ABOUT THIS TASK: Report the number of lines in these entries that contain "analysis". Write only the number.

Stored data:
----------
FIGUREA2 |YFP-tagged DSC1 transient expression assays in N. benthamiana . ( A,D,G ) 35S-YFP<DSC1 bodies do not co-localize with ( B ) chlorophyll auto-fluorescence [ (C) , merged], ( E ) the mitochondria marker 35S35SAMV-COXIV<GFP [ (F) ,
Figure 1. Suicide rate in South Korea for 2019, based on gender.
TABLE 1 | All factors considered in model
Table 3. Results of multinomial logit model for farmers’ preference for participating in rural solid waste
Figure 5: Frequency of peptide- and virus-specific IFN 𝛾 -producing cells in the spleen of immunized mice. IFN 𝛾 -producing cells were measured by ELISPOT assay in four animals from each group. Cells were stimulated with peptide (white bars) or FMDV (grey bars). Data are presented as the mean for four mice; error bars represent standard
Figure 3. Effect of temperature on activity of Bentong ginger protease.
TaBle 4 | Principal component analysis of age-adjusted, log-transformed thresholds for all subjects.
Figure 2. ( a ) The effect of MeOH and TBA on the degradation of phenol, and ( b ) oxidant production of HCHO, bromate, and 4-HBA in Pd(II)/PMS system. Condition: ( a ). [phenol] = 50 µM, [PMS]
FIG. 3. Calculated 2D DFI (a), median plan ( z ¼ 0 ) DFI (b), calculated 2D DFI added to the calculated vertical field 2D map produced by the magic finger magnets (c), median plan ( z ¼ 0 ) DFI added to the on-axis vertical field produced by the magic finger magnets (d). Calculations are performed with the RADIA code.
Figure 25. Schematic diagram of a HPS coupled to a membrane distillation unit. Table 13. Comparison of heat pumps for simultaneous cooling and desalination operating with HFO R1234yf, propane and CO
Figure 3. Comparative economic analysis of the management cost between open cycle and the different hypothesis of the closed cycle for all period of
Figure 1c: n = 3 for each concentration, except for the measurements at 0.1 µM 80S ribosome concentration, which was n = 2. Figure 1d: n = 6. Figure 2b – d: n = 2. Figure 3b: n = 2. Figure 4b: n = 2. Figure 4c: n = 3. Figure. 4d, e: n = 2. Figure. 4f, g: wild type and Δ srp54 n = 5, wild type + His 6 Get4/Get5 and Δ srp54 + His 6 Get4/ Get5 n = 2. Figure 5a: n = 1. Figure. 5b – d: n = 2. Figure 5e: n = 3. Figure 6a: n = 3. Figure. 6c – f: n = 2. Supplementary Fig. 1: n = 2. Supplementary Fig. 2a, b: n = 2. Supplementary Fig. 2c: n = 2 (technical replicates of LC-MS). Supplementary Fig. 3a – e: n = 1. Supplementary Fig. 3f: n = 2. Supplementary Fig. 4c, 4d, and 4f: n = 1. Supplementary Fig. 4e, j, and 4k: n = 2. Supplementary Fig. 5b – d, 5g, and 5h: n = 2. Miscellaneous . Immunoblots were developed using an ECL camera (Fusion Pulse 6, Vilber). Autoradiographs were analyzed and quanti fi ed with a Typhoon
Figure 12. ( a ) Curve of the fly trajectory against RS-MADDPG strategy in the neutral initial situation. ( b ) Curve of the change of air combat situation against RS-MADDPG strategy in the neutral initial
----------
REPLY: 2